A joint network deployment announced today by Digital Realty Trust and Austin-based edge data center provider Vapor IO will enable Digital Realty customers to directly access and communicate with Vapor's Kinetic Edge data centers in Atlanta, Chicago, and Dallas.
The linkup, described as “core-to-edge,” would give customers with multiple locations in or near these cities — for instance hospitals and healthcare providers — a way to deploy edge computing infrastructure for critical, time-sensitive workloads closer to their branch offices. It’s an attempt to fast-track deployment of “edge-native” workloads to reduce latency.
The companies indicated that the three edge computing locations were only the first ones to be connected, and that more would be added to the network in the future.
With typical internet routing, data destined for an office in Austin, for example, will very likely be routed through facilities in Dallas first, Vapor IO CEO Cole Crawford explained. And data traveling from Austin or Houston to Los Angeles will probably double back through Dallas first.
“Your routing is sub-optimal. Your costs are higher than necessary,” he said.
The offering would be beneficial for a company with petabytes of content sitting in a data hall that needs to be served to users in multiple locations. If the company has that data inside a Digital Realty facility, “and needs to get that data economically to an Austin or a Las Vegas or an Akron, Ohio,” Crawford explained, “now. . . you have two shared-infrastructure companies that are multi-tenant and neutral hosts, allowing for meaningful interconnection from the core all the way to the edge. So, traffic that wants to stay local can stay local. Traffic that wants to be centrally distributed towards those users gets better pricing and a more optimized and more resilient internet.”
Digital and Vapor are aiming to simplify routing a workload to an edge computing facility. It is one of the first manifestations of PlatformDigital, a concept Digital Realty rolled out in late 2019, outlining a vision of a globally interconnected data center platform, with standardized ways to deploy hardware and connectivity to enable common use cases.
“Not only is it ‘paving the roads,’ it’s providing the location where that physical infrastructure could be stood up,” Chris Sharp, Digital Realty’s executive VP for design and service innovation, explained. “So, you can have that multi-tiered application where you can run workloads in the most logical locations.”
He described two broad categories of customers within Digital’s facilities, “one being the hyperscalers, and the other being these multinational enterprises.” As far as the former are concerned, the value of computing infrastructure at the edge has been clear all along. The picture is more fuzzy right now for the latter.
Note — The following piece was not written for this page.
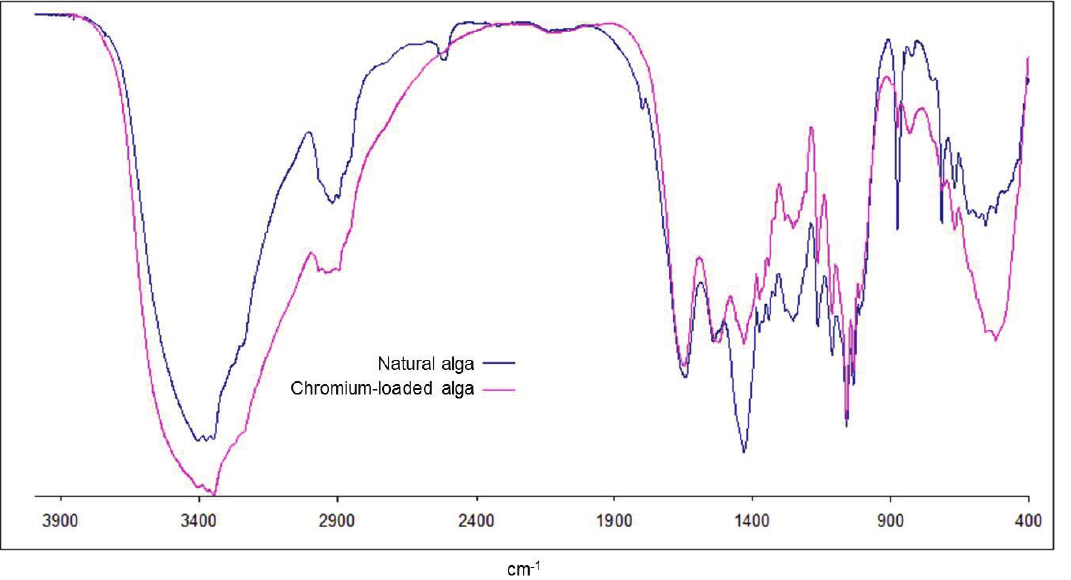
Figure 7: FTIR spectra for the natural and chromium-loaded Cladophora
“From a hyperscaler lens, we have always seen their infrastructure evolving, and portions of that infrastructure requiring lower and lower latency, or greater distribution, where they can be closer and closer to where the end consumption happens,” Sharp said.
For enterprises, the value proposition may only start to make sense when they see viable use cases. Sharp argued that there isn’t a class of workload today that wouldn’t benefit from the addition of analytics or AI.
“From the enterprise lens, hitting the ‘easy’ button so they can get the benefit of AI is what this is all about,” he said. “What we’ve brought to market is foundational — it’s a paved road. The enterprises need that type of easy button, because the enterprise is not going to come to us and say, ‘Hey, I need 8 ms for this portion of my workload to do AI, as data is generated.’ But what they will see is Nvidia and Digital and Vapor have come together to provide all this infrastructure, which will then allow these enterprises to innovate rather rapidly, because the building blocks are already established.”
Sharp’s reference to Nvidia deals with a partnership agreement reached in January 2019, certifying certain Digital facilities as being capable of supporting, if not already supporting, Nvidia’s designed-for-AI DGX supercomputer hardware.
He pointed to an evolving concept of the data center, whose footprint follows the distribution pattern of the workloads it hosts, thus making facilities smaller in some instances (such as Vapor’s edge data centers), not larger.
Digital’s infrastructure “empowers empowers some of the largest storage arrays, data lakes, and GPU farms,” Sharp said. “We’ve looked at this partnership [with Vapor] as having a prerequisite to do very similar things in a smaller footprint. It’s not a container in a field; it could be a couple of racks in a basement.
“But it’s also not just about the space and power; it’s about the full telemetry of what’s happening within it. Multi-tenancy allows innovation. That’s the elements we looked for and why we decided to partner with Vapor: the mirroring of these two environments.”